Dataset excerpts:

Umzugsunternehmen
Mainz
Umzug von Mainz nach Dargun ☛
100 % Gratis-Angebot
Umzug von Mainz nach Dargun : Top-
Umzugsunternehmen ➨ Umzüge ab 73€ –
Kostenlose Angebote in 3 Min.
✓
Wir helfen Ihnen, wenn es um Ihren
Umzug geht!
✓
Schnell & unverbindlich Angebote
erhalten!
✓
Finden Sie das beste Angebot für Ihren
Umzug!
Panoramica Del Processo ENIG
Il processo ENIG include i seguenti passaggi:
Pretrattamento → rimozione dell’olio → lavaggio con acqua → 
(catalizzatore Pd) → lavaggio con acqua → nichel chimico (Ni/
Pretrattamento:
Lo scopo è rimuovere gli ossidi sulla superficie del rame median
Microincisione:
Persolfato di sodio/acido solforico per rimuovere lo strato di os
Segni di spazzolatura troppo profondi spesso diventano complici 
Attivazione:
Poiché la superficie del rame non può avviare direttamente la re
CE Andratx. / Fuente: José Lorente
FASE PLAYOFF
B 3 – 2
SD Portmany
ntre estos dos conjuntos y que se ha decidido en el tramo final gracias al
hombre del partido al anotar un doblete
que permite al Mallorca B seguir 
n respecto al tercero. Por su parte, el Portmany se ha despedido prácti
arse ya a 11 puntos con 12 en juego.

**TO-DO ITEM**
Find every line above that contains the word "superficie", and return each one.

**RESULT OF THIS TASK**
Lo scopo è rimuovere gli ossidi sulla superficie del rame median
Poiché la superficie del rame non può avviare direttamente la re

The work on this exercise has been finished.